Using Node Pools
Version 2.8 and up.
Node pools assist in managing heterogeneous resources effectively. A node pool is a set of nodes grouped into a bucket of resources using a predefined (e.g. GPU-Type) or administrator-defined label (key & value). Typically, those nodes share a common feature or property, such as GPU type or other HW capability (such as Infiniband connectivity) or represent a proximity group (i.e. nodes interconnected via a local ultra-fast switch). Those nodes would typically be used by researchers to run specific workloads on specific resource types, or by MLops engineers to run specific Inference workloads that require specific node types.
The ‘Node Pools’ feature is disabled by default:
- To use node pools - enable this feature under
General. Turn on
Enable Node Pools.
- To manage CPU resources - enable this feature under
General. Turn on
Enable CPU Resources Quota.
Once the feature is enabled by the administrator, all nodes in each of your upgraded clusters are associated with the
Default node pool.
Creating and using Node-Pools¶
An administrator creates logical groups of nodes by specifying a unique label (key & value) and associating it with a node pool. Run:ai allows an administrator to use any label key and value as the designated node-pool label (e.g.
gpu-type = A100 or
faculty = computer-science). Each node pool has a unique name and label used to identify and group nodes into a node pool. Once a new node pool is created, it is automatically assigned to all Projects and Departments with a quota of zero GPU resources and CPU resources. This allows any Project and Department to use any node pool when over-quota is enabled, even if the administrator has not assigned a quota for a specific node pool in a Project or Department.

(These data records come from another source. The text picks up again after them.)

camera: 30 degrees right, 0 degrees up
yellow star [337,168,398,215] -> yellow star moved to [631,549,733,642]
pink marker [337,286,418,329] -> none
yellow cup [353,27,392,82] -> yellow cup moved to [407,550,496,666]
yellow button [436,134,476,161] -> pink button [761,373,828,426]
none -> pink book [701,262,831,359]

Using resources with over-quota means these resources might be reclaimed by other Projects or Departments that have an assigned quota in place for those node pools. On the other hand, this pattern allows for maximizing the utilization of GPU and CPU resources by the system. An administrator should assign resources from a node pool to a project for which the administrator wants to guarantee reserved resources on that node pool. The reservation should be done for GPU resources and CPU resources. Projects and Departments with no reserved resources for a specific node pool can still use node pool resources, but the resources are not reserved and can be reclaimed by the resources owner Project (or Department).
Creating a new node pool and assigning resources from a node pool to Projects and Departments is an operation limited to Administrators only. Researchers can use node pools when submitting a new workload. By specifying the node pool from which a workload allocates resources, the scheduler shell launch that workload on a node that is part of the specified node pool. If no node-pool is selected by a workload, the ‘Default’ node-pool is used.
Multiple Node Pools Selection¶
Version 2.9 and up
Starting version 2.9, Run:ai system supports scheduling workloads to a node pool using a list of prioritized node pools. The scheduler will try to schedule the workload to the most prioritized node pool first, if it fails, it will try the second one and so forth. If the scheduler tried the entire list and failed to schedule the workload, it will start from the most prioritized node pool again. This pattern allows for maximizing the odds that a workload will be scheduled.
Defining Project level 'default node pool priority list'¶
If the Researcher did not specify any node pool within the workload specification, the system will use the default node pool priority list as defined by the administrator. If the administrator did not define the default node pool priority list, the system will use the
Default node pool.
Node-Pools Best Practices¶
Node pools give administrators the ability to manage quotas in a more granular manner than the Project level, allowing them to specify which Projects are assigned guaranteed resources on specific sets of nodes to be then used by Workloads that need specific node characteristics. Any Project can use any node pool, even if a quota was not assigned to the Node-Pool, it can still be used in an Over-Quota manner.
As a rule of thumb, it is best for the administrator to split the organization's GPU deployment to the smallest number of node pools that still serves its purpose, this would help in keeping each pool large enough and minimize the probability that the Run:ai scheduler would not be able to find available resources on a specific node-pool.
It is a good practice for researchers to use multiple node pools where applicable, to maximize their workload odds to get scheduled promptly or in cases where resources are scarce in a specific node pool.
Administrators should set Projects' default node pool priority list' to make sure that in case a workload was scheduled with no node pool selection, it is scheduled to the preferences of the Administrator, and to increase the workload's odds to get scheduled and promptly.
- Training workloads that require specific GPU-type nodes, either because of the scale of parameters (computation time) or for other specific GPU capabilities
- Inference workloads that require specific GPU-type nodes to comply with constraints such as execution time
- Workloads that require proximity of nodes for purposes of local ultra-fast networking
- Organizations where specific nodes belong to specific a department, and while assuring quota for that department and its subordinated projects, the administrator also wants to let other departments and projects use those nodes when not used by the resource owner
- Projects that need to use specific resources, but also ensure others will not occupy those resources
While the upper use cases refer to a single node pool, they are also applicable to multiple node pools. In cases where a workload's specification could be satisfied by more than one type of node, using multiple node pool selection potentially increases the probability of a workload finding resources to allocate and shortening the time it will take to get those resources.